Como educadora en materia de raza, cultura y justicia social, habría sido irresponsable dejar las situaciones a la simple ignorancia. En lugar de ello, escribí tanto a la escuela privada como a la librería en un intento de arrojar luz sobre las diversidades entre las personas de color. El colegio me invitó a discutir la situación en persona, lo que acepté. Después, ofrecieron indirectamente a mi hijo la admisión en la escuela, que yo rechacé. La librería me respondió con una disculpa. Me alegré bastante de que se dieran cuenta de su comportamiento racista, pero dejó una huella en mi hijo.
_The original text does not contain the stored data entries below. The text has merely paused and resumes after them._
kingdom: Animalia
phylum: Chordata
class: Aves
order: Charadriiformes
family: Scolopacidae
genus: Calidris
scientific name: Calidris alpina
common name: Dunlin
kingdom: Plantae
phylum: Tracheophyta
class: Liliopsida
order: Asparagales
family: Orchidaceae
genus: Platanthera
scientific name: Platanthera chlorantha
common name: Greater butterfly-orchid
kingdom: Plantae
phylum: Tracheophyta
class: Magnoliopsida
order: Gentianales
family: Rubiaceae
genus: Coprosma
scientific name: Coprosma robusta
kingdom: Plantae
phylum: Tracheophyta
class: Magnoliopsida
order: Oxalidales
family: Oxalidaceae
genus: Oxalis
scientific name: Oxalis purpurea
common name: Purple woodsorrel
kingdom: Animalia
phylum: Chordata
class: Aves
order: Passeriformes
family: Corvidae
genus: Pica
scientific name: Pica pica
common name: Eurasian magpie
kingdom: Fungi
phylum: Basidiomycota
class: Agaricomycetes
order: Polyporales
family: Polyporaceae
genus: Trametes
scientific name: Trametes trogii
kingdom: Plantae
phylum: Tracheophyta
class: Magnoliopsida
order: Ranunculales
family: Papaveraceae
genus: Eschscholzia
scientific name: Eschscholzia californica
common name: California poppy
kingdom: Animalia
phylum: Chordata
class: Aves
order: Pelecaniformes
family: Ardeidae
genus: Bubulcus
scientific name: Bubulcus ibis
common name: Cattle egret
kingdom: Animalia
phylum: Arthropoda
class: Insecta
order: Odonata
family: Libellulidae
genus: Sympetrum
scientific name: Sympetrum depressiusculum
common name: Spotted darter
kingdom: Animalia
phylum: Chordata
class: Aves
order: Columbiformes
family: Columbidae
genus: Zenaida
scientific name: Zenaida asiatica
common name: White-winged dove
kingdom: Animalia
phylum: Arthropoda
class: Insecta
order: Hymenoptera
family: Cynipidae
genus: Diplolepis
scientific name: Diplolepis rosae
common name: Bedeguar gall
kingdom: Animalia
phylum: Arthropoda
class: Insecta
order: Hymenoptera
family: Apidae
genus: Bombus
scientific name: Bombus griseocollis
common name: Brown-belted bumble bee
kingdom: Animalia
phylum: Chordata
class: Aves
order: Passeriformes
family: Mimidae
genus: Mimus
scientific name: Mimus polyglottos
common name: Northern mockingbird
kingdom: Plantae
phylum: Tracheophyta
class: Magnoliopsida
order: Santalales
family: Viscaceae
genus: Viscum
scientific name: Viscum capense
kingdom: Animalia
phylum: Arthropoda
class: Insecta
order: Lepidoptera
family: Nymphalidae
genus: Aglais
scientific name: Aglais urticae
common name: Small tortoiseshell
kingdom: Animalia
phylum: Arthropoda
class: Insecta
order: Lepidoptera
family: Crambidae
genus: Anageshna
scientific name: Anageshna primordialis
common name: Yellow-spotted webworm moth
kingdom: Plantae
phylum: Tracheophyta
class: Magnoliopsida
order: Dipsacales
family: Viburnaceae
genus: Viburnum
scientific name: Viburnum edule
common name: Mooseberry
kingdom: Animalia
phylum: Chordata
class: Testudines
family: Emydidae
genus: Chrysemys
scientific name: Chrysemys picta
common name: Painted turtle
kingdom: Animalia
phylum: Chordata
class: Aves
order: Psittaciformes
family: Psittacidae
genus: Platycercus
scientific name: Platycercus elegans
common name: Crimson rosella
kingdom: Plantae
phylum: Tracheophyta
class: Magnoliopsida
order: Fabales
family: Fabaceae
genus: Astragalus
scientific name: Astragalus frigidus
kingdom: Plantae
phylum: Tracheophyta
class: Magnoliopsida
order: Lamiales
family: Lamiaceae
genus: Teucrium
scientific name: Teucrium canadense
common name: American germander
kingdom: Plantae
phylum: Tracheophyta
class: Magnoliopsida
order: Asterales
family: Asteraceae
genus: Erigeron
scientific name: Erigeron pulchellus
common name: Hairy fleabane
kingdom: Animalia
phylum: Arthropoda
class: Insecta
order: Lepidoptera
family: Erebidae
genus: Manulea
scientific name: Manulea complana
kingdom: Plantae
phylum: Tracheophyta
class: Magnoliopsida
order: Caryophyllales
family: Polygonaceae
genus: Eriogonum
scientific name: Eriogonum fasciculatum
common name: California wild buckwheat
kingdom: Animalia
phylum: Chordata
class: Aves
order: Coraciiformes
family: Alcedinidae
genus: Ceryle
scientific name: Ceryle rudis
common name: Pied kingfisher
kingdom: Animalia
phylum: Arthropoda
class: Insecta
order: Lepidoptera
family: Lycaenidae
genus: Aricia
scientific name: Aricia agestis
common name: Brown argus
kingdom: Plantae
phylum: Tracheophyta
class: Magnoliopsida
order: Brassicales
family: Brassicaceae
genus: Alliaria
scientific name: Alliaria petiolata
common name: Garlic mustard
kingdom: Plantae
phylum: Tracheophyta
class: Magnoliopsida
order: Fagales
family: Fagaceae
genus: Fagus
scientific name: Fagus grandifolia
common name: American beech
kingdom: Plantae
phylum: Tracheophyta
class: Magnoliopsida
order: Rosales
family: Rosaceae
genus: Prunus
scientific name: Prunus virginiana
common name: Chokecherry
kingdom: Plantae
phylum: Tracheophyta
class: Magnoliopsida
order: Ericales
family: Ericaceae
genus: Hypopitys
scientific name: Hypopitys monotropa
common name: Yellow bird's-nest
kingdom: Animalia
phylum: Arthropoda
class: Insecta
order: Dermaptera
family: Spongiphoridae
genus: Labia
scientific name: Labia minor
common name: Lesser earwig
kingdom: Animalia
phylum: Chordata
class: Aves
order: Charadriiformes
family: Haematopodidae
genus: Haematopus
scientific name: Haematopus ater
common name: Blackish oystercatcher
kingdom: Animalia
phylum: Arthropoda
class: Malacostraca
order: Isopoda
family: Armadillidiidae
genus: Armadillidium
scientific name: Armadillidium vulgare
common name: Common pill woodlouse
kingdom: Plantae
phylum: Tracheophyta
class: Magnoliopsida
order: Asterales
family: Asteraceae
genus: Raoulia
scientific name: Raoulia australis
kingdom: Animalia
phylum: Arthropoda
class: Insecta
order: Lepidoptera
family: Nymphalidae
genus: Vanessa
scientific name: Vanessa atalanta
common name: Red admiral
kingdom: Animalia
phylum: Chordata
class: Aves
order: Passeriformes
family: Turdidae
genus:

En la consulta de nuestro pediatra, una madre sonrió al ver cómo se agarraba a mi brazo: "Se encariñan mucho, ¿verdad?", dijo. Lo único que pude decir fue: "Eso espero, soy su madre", se disculpó rápidamente y se ocupó de su teléfono. Sin debatir, supe que ella, como tantos otros, pensaba que yo era su niñera.
Este tipo de situaciones son habituales a medida que mis hijos crecen y se convierten en las personas que están destinadas a ser. A veces preguntan si la esclavitud habría separado a nuestra familia debido a nuestras diferentes tonalidades. Mi hija pregunta por qué las personas de nuestro tono de marrón eran esclavas.
Por ahora, el diálogo y la continua exposición a trozos de lectura son la clave para responder a sus preguntas. Elaboro listas de libros con títulos que devoramos, como Black and Brown is Tan, de Arnold Adoff, y la obra de Faith Ringgold, que siempre presenta familias negras y marrones, similares a la del querido Ezra Jack Keats. Vemos películas de animación con personajes y argumentos diversos. Mantenemos debates abiertos en casa, y mi marido y yo impartimos lecciones de historia, todas ellas orientadas a la comprensión de las diferencias y al amor por uno mismo. Sobre todo, nunca dejamos que nadie nos defina.
Les aseguro que algunas personas del mundo aún no entienden lo que significa la diferencia. "Ustedes tienen la ventaja", les digo. "Pueden aprender de nosotros y a partir de eso enseñarán a otros".